Preventing eclampsia : an interview with Tom Brewer, MD

Townsend Letter for Doctors and Patients, Nov, 2004 by CJ Puotinen

Q: Are pregnancy problems increasing in the United States?

Dr. Brewer: They are. Pregnant women in our country have become less healthy than pregnant women in other countries. Increasing numbers of premature or "low birth weight" babies are being born. The US is starting to resemble Third World countries that have extreme poverty and famine. That is because our doctors don't know anything about nutrition.

Instead of focusing on food, they focus on drugs. They keep looking for a remedy that will cure toxemia. They prescribe diuretics for edema, hypertensives for high blood pressure, and drugs that suppress the appetite for weight loss.
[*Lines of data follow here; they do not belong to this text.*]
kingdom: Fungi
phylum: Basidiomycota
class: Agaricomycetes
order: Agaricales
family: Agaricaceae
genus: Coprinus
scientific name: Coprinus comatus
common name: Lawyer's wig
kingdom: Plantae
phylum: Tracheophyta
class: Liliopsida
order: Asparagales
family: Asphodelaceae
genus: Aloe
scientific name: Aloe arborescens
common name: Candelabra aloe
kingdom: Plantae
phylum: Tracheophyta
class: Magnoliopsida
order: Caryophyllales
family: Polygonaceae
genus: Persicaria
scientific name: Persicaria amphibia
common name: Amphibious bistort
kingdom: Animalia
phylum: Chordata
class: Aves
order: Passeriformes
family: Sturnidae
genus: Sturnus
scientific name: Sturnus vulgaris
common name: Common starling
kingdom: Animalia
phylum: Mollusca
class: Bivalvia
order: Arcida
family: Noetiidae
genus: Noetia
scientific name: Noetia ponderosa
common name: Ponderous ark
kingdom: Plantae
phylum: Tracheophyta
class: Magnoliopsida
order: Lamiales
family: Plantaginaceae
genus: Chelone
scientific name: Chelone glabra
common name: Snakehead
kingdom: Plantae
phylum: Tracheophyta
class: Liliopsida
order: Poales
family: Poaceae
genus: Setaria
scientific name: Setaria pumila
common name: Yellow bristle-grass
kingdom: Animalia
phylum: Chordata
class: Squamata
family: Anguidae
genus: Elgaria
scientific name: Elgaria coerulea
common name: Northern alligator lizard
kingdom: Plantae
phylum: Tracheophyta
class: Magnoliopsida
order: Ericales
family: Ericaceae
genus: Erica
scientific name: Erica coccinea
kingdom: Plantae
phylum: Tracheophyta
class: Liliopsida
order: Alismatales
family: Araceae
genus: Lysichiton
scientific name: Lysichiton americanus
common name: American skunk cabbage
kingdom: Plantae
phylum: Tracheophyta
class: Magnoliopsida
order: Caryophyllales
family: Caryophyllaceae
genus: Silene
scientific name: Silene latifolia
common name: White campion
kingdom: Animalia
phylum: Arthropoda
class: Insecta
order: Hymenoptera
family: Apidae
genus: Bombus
Those do nothing to prevent or reverse Metabolic Toxemia of Late Pregnancy, they just make it worse.

People have been recommending supplements, too, like calcium, fish oil, and an aspirin a day, all of which are supposed to prevent toxemia. But research published in the medical journals show that these aren't effective, either. (76-79,81) Calcium, aspirin, essential fatty acids, and other supplements can't take the place of good food.

Meanwhile, doctors are doing what they've been taught, and it isn't working. I think this is why so many obstetricians have been sued for malpractice. If they were delivering full-term healthy babies with no complications, no one would be suing them. But the premature birth rate just keeps increasing, and so do all the other problems that result from inadequate nutrition.

Improving the diet is the most effective and least expensive way to prevent toxemia and insure the delivery of full-term, healthy babies. The dietary guidelines I developed in the early years of my medical practice are still working well. When I went to Richmond, California, and ran the prenatal clinics of Contra Costa County from 1963 to 1976, over 25,000 women followed these guidelines with success. (51)

These clinics had never offered any kind of nutritional counseling. The women would be weighted, they'd have their blood pressure checked, and they'd have a urine test, but no one ever asked them what they ate. I always asked. That's the thing I did that was different. The reason I could do that was because I was the only OB doctor at the time. My methods were unconventional, but I was the person in charge, so we did it my way.

I was taught in medical school that if a pregnant woman gains over two pounds a week, she's about to die. That's how intense the fear of weight gain was. But I never told a single woman that she was gaining too much weight. The only reason I discussed weight with them at all was to be sure they were gaining enough, that they weren't too thin. Winslow Tompkins (8,18) studied this in the 1940s and '50s both in West Virginia and Philadelphia, and he discovered that the patient who does not gain weight is at high risk for toxemia. His work had a profound effect on me as I studied this problem. He worked for the government as head of the MIC (Maternal Infant Care) program, which was a forerunner of the WIC (Women, Infants and Children) program. The MIC program didn't work because so many doctors who worked in it ignored Tompkins' good advice and did what they were taught in medical school instead, so they got poor results. He had the right ideas, he articulated them and got the programs set up, but the program's doctors, who were scattered around the country, followed the advice of pharmaceutical companies and ignored nutrition. They prescribed diuretics and other drugs, and their patients suffered.